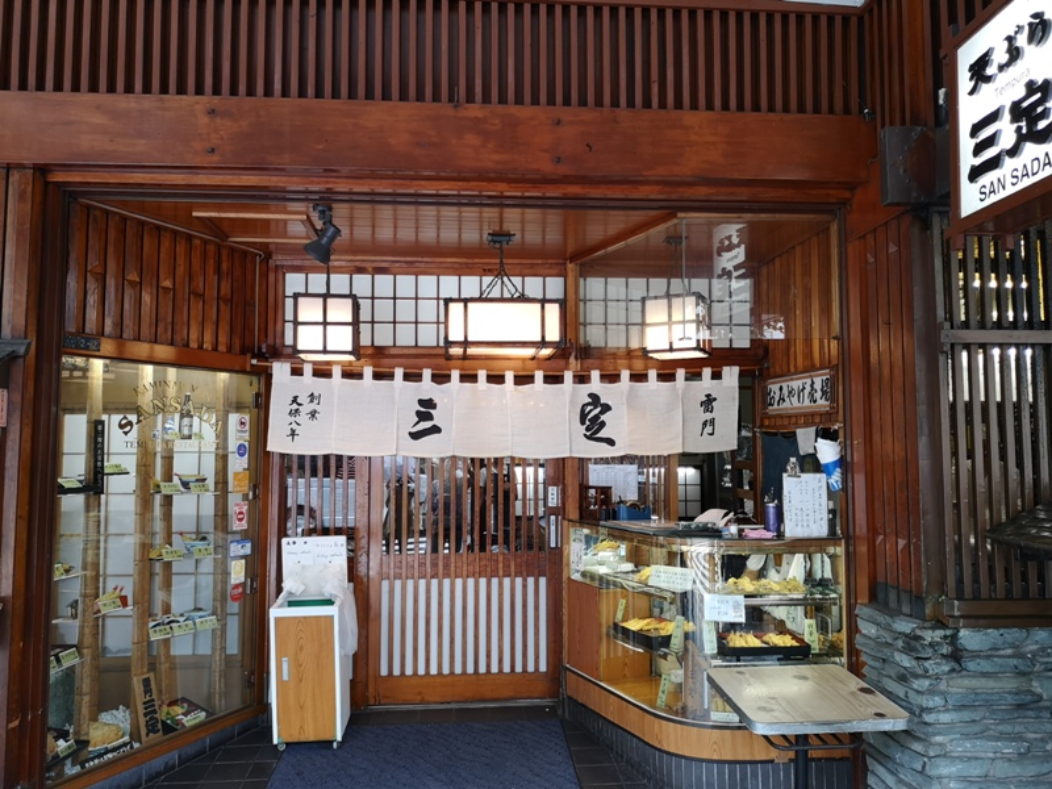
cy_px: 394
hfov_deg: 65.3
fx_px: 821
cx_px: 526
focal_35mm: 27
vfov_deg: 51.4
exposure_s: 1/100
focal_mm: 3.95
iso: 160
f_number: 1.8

...

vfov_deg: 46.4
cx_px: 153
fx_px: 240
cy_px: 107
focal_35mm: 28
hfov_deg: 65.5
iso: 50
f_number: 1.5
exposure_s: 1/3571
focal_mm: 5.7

:: JOB ITEM ::
Where the listing above reaches the line that contains "hfov_deg: 65.3", start retyping, and finish with the line that contains "f_number: 1.8"; reproduce those lines exactly and no others.

:: YOUR RESPONSE ::
hfov_deg: 65.3
fx_px: 821
cx_px: 526
focal_35mm: 27
vfov_deg: 51.4
exposure_s: 1/100
focal_mm: 3.95
iso: 160
f_number: 1.8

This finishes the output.